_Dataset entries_
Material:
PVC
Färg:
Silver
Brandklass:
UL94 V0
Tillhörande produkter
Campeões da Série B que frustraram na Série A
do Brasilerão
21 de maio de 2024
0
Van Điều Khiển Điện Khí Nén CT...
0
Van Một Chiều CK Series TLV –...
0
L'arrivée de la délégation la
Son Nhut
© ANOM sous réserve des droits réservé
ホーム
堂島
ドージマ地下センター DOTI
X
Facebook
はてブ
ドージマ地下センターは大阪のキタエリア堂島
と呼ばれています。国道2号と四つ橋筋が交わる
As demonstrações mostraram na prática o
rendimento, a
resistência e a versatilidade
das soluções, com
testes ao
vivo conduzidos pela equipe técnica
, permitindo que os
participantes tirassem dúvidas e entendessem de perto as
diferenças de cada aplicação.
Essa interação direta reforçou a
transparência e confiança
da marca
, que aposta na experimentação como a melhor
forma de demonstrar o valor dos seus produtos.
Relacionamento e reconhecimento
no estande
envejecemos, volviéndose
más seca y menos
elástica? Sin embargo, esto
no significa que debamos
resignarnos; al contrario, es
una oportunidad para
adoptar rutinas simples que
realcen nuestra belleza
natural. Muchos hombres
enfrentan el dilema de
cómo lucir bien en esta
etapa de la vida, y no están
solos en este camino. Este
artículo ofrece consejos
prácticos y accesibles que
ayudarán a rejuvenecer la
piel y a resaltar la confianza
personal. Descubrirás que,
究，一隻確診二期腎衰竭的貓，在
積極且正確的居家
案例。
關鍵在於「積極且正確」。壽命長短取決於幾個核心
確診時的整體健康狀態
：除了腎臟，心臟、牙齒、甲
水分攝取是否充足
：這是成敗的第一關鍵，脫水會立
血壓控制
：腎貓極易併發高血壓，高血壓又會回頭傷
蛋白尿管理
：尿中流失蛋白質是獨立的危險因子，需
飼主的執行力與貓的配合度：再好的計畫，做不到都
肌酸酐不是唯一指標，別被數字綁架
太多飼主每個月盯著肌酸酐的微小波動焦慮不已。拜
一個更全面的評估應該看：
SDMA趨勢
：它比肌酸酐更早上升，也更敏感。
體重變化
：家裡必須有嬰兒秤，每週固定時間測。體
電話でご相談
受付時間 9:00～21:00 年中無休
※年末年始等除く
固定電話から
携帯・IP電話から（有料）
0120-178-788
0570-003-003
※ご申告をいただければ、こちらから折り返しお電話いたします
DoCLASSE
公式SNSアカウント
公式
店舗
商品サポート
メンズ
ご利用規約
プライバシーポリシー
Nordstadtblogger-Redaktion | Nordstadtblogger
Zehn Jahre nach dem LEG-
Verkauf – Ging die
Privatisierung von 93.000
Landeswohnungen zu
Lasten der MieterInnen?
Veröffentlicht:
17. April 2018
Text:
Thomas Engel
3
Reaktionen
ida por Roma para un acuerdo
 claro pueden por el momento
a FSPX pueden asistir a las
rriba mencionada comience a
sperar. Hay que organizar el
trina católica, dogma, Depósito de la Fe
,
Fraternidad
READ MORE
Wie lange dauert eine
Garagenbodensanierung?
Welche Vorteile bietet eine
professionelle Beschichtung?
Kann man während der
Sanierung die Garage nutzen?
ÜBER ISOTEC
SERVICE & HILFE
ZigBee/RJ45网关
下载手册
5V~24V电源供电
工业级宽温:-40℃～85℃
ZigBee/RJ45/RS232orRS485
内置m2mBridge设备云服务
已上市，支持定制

_TASK BRIEF_
Exactly as they appear above, write out all of the lines.

_EXERCISE RESULT_
Material:
PVC
Färg:
Silver
Brandklass:
UL94 V0
Tillhörande produkter
Campeões da Série B que frustraram na Série A
do Brasilerão
21 de maio de 2024
0
Van Điều Khiển Điện Khí Nén CT...
0
Van Một Chiều CK Series TLV –...
0
L'arrivée de la délégation la
Son Nhut
© ANOM sous réserve des droits réservé
ホーム
堂島
ドージマ地下センター DOTI
X
Facebook
はてブ
ドージマ地下センターは大阪のキタエリア堂島
と呼ばれています。国道2号と四つ橋筋が交わる
As demonstrações mostraram na prática o
rendimento, a
resistência e a versatilidade
das soluções, com
testes ao
vivo conduzidos pela equipe técnica
, permitindo que os
participantes tirassem dúvidas e entendessem de perto as
diferenças de cada aplicação.
Essa interação direta reforçou a
transparência e confiança
da marca
, que aposta na experimentação como a melhor
forma de demonstrar o valor dos seus produtos.
Relacionamento e reconhecimento
no estande
envejecemos, volviéndose
más seca y menos
elástica? Sin embargo, esto
no significa que debamos
resignarnos; al contrario, es
una oportunidad para
adoptar rutinas simples que
realcen nuestra belleza
natural. Muchos hombres
enfrentan el dilema de
cómo lucir bien en esta
etapa de la vida, y no están
solos en este camino. Este
artículo ofrece consejos
prácticos y accesibles que
ayudarán a rejuvenecer la
piel y a resaltar la confianza
personal. Descubrirás que,
究，一隻確診二期腎衰竭的貓，在
積極且正確的居家
案例。
關鍵在於「積極且正確」。壽命長短取決於幾個核心
確診時的整體健康狀態
：除了腎臟，心臟、牙齒、甲
水分攝取是否充足
：這是成敗的第一關鍵，脫水會立
血壓控制
：腎貓極易併發高血壓，高血壓又會回頭傷
蛋白尿管理
：尿中流失蛋白質是獨立的危險因子，需
飼主的執行力與貓的配合度：再好的計畫，做不到都
肌酸酐不是唯一指標，別被數字綁架
太多飼主每個月盯著肌酸酐的微小波動焦慮不已。拜
一個更全面的評估應該看：
SDMA趨勢
：它比肌酸酐更早上升，也更敏感。
體重變化
：家裡必須有嬰兒秤，每週固定時間測。體
電話でご相談
受付時間 9:00～21:00 年中無休
※年末年始等除く
固定電話から
携帯・IP電話から（有料）
0120-178-788
0570-003-003
※ご申告をいただければ、こちらから折り返しお電話いたします
DoCLASSE
公式SNSアカウント
公式
店舗
商品サポート
メンズ
ご利用規約
プライバシーポリシー
Nordstadtblogger-Redaktion | Nordstadtblogger
Zehn Jahre nach dem LEG-
Verkauf – Ging die
Privatisierung von 93.000
Landeswohnungen zu
Lasten der MieterInnen?
Veröffentlicht:
17. April 2018
Text:
Thomas Engel
3
Reaktionen
ida por Roma para un acuerdo
 claro pueden por el momento
a FSPX pueden asistir a las
rriba mencionada comience a
sperar. Hay que organizar el
trina católica, dogma, Depósito de la Fe
,
Fraternidad
READ MORE
Wie lange dauert eine
Garagenbodensanierung?
Welche Vorteile bietet eine
professionelle Beschichtung?
Kann man während der
Sanierung die Garage nutzen?
ÜBER ISOTEC
SERVICE & HILFE
ZigBee/RJ45网关
下载手册
5V~24V电源供电
工业级宽温:-40℃～85℃
ZigBee/RJ45/RS232orRS485
内置m2mBridge设备云服务
已上市，支持定制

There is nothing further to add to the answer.